El primero de Mayo parten de gira por Europa y van a pasar por Alemania,
Austria, Suiza, Holanda y España. "En esto La Vela Puerca fue fundamental. Nos
abrieron la puerta al hacer un contacto directo con el sello que nos editó allá
(en Alemania). Vamos a estar eternamente agradecidos". Es un logro significativo
dentro de un contexto que incluye a Jorge Drexler levantando un Oscar en
Hollywood, a Luciano Superville ganando prestigio en Bajo Fondo y a La Vela
Puerca programando de a dos fechas en Obras y con cartel de banda continental
(vaya casualidad: los tres proyectos del riñón de Santaolalla). "Tanto Drexler y
la Vela, como La Tabaré, el Cuarteto, Traidores, Jaime Roos y Rubén Rada son
distintas puntas que sirven para entrarle a la música uruguaya. Nos llena de
orgullo y alegría ese buen pasar. Eso nos facilita puertas, así como nosotros se
la facilitamos a otros. Somos parte de un movimiento muy rico a nivel artístico
que se retroalimenta y tiene mucho por florecer todavía... está bueno ser
concientes de eso".
A partir de 1987, cada tanto se perciben explosiones del género reggae en el Río
de la Plata. Desde la primera época de Pericos, Intocables y Fabulosos a los
días de Andando Descalzo, Karamelo Santo y Los Cafres los ritmos de humo dulzón
generaron buenas convocatorias y/o atención mediática, sobre todo en verano.
"Hacer reggae en el Río de la Plata es divertido. Es fácil, en el sentido de que
es un género que gusta mucho, hay un público enorme que quiere y respeta mucho a
esa música. Es muy fácil identificarse, más allá de la música, con alguien como
Marley... por su espiritualidad, por la forma de hacer las cosas, por las
letras. Y de Uruguay recomiendo a Congo Bongo".
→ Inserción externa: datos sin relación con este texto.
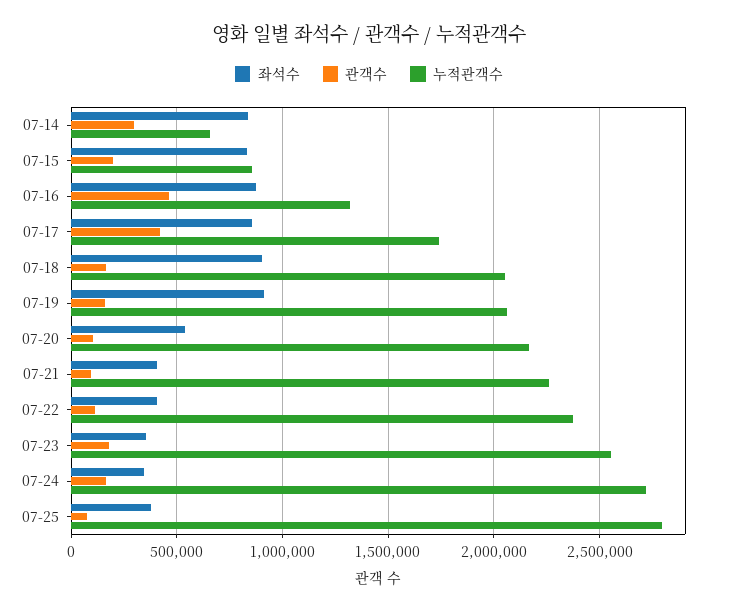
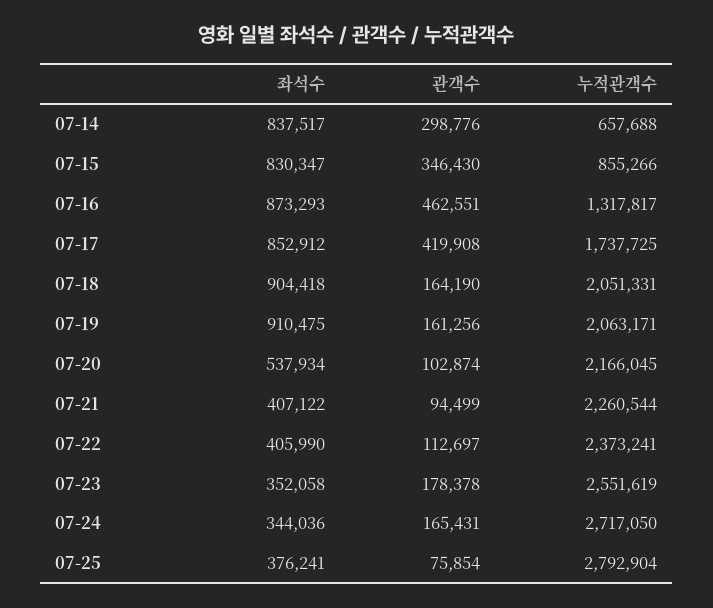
관객수, 07-15: 200000 -> 346430

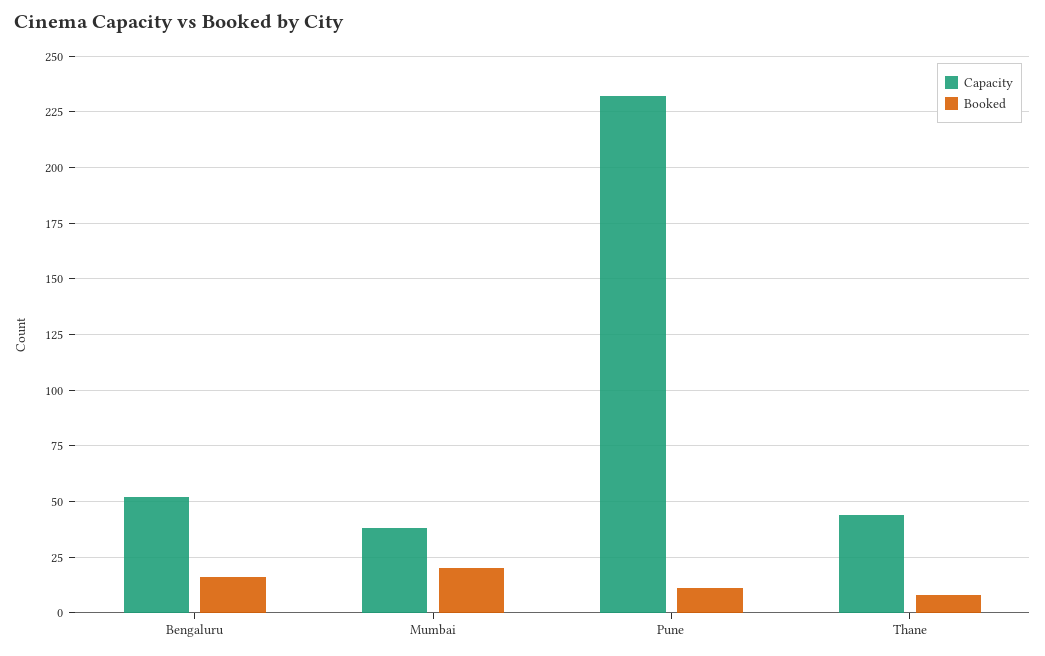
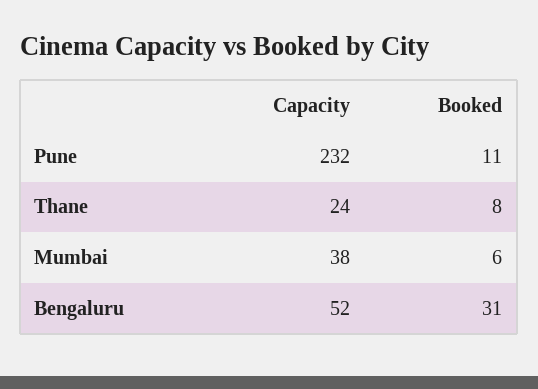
Booked, Bengaluru: 15 -> 31
Booked, Mumbai: 20 -> 6
Capacity, Thane: 45 -> 24

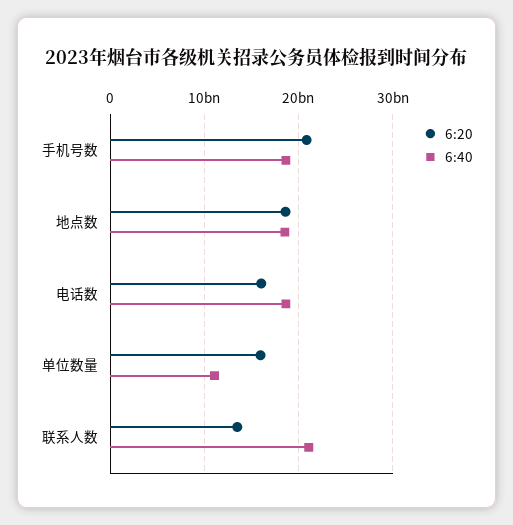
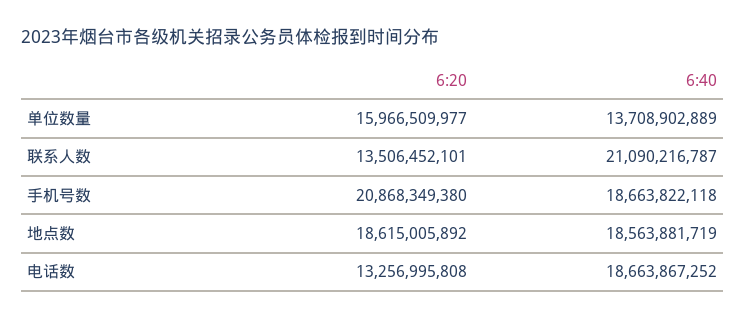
6:20, 电话数: 16000000000 -> 13256995808
6:40, 单位数量: 11000000000 -> 13708902889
Los integrantes de NTVG tienen un promedio de 27 años, pero acumulan cientos de
horas de sala de ensayo, escenario y estudio. En vivo exhiben una tranquilidad y
profesionalidad parecidas a las del jugador de fútbol que es convocado a la
selección desde el Sub 15. "Somos tipos que estamos entrando en la adultez, pero
no funcionamos como adultos dentro de la banda. Somos de romper mucho las
pelotas porque crecimos juntos, pasamos un muchos procesos que por ahí la gente
los vive solos o con amigos o con novias... una banda te hace compartir mucho.
Entramos y salimos de distintas etapas juntos, eso genera una relación muy
particular entre nosotros".
¿Cuándo empezaron qué querían hacer con la música?
Lo que estamos haciendo. Es como que somos muy afortunados, se nos hizo realidad
un sueño. Tocar, viajar juntos y que las canciones le ayuden a la gente; además
de que les gusten, queremos conmover y generar algo saludable, tanto en momentos
buenos como en momentos malos.
¿Qué es lo más molesto de dedicarse a esto?
(lo piensa cinco segundos)... No tener jubilación.
Después, a lo largo del show, desplegarían una entrega enorme, con mucha garra
charrúa. En dos horas de show presentaron material de sus tres discos frente a
un público extasiado, que coreó, hizo palmas y bailó. Cerraron con una versión
respetuosa de "Ángel para tu soledad", un guiño que en
LA-ciudad-ricotera-por-excelencia se aprecia más (de paso, un rumor que corre
desde hace un tiempo indica que el Indio se presentaría próximamente en el
Estadio Único). Y da la sensación de que es difícil que NoTeVaGustar no guste.